On July 6, 2011, at a press conference held at the start-finish line, officials with the speedway, NASCAR, and the Grand American Road Racing Association announced the new Super Weekend at the Brickyard taking place July 26–29, 2012. The NASCAR Nationwide Series moved from Lucas Oil Raceway at Indianapolis to the Brickyard to run a Saturday race while both the Rolex Sports Car Series and the Continental Tire Sports Car Challenge would now run races on Friday. Further, the Rolex race is the conclusion of the new North American Endurance Challenge, a triple crown event along with the 24 Hours of Daytona and the 6 Hours of Watkins Glen. The 2012 race weekend was the first time in speedway history that races took place on the 2.5-mile oval and 2.534-mile Grand Prix road course during the same weekend. The move has been done to counter declining attendance during the Brickyard 400. Some Cup series regulars took part in the Rolex Sports Car Series races. The NASCAR Camping World Truck Series race at Lucas Oil Raceway was also discontinued.

The move of the Nationwide Series race from Lucas Oil Raceway to the Brickyard came with much criticism.
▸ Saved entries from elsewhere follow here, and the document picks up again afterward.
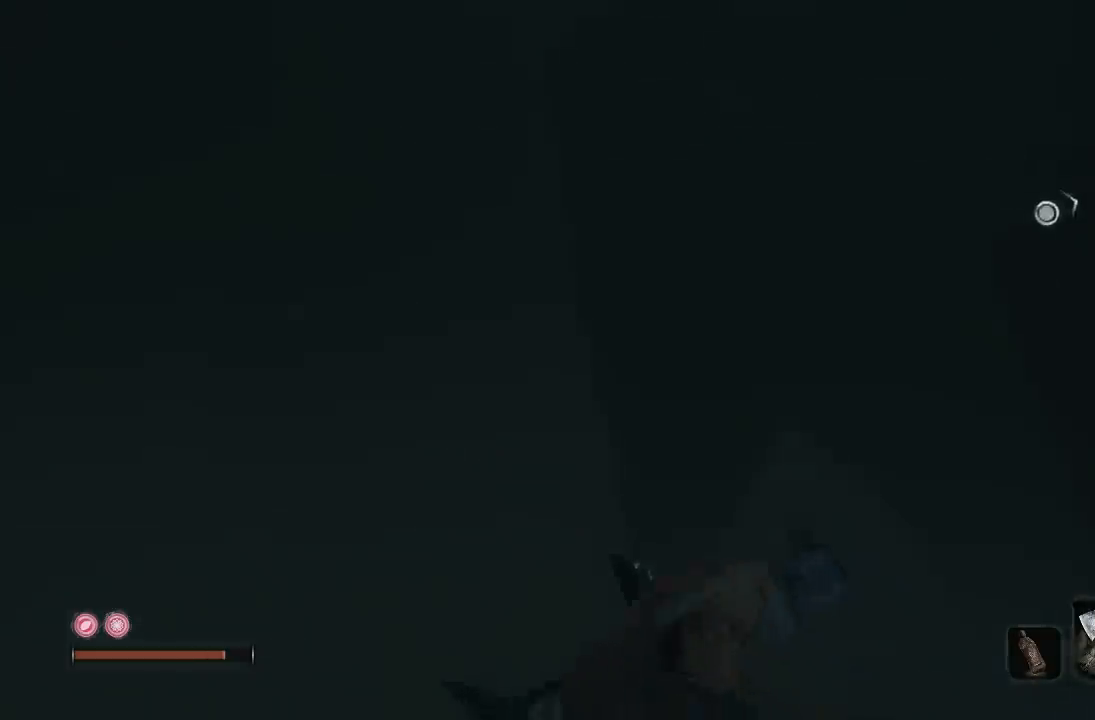
{"buttons": [], "left_stick": "center", "right_stick": "center", "button_events": []}
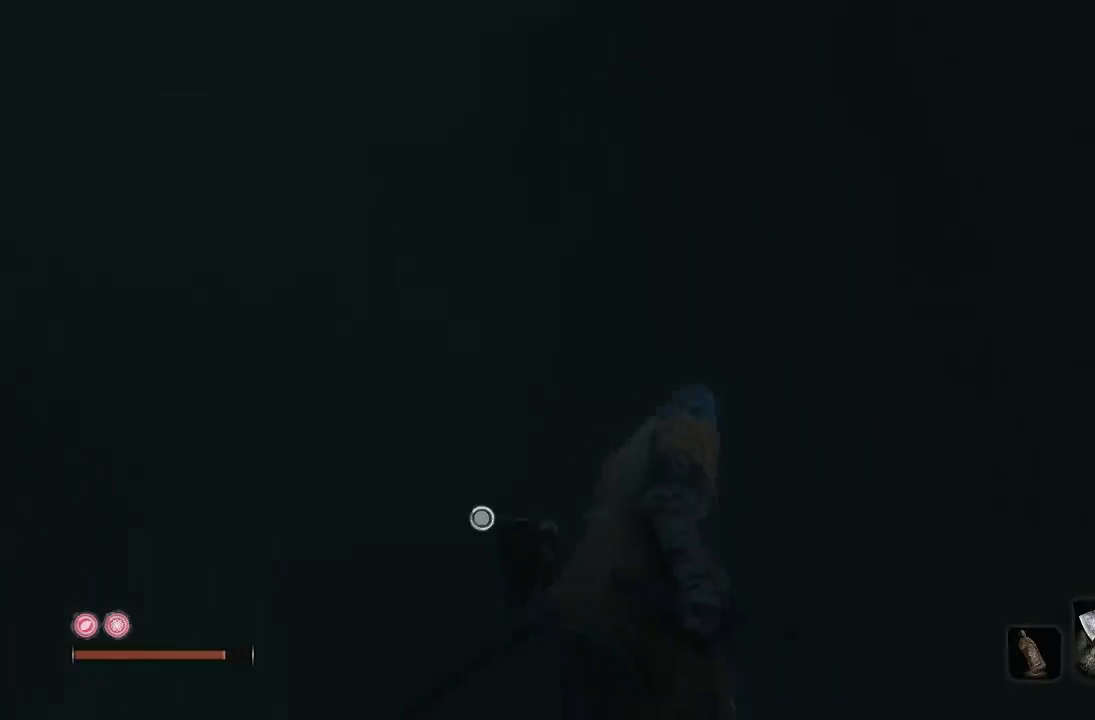
{"buttons": [], "left_stick": "center", "right_stick": "down-left", "button_events": []}
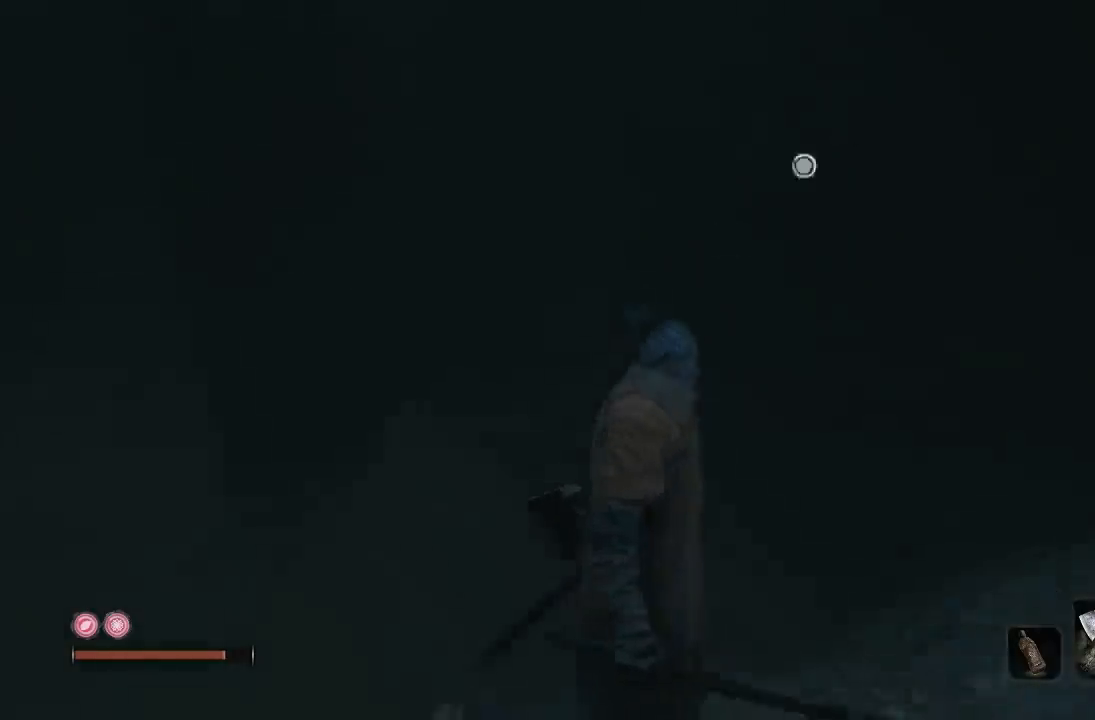
{"buttons": [], "left_stick": "center", "right_stick": "center", "button_events": []}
Lucas Oil Raceway sold out every race in the 28 years it held a Busch Series/Nationwide Series race while offering exciting short track racing on the track, while many fans consider racing at the Brickyard "boring."

The sports car endurance race was put on hiatus after 2014. Track and series officials noted very low attendance for the Friday afternoon event, and considered moving the sports cars to their own stand-alone event. As of 2017, the sports cars have not returned. As a result, use of the "Super Weekend" moniker has since diminished.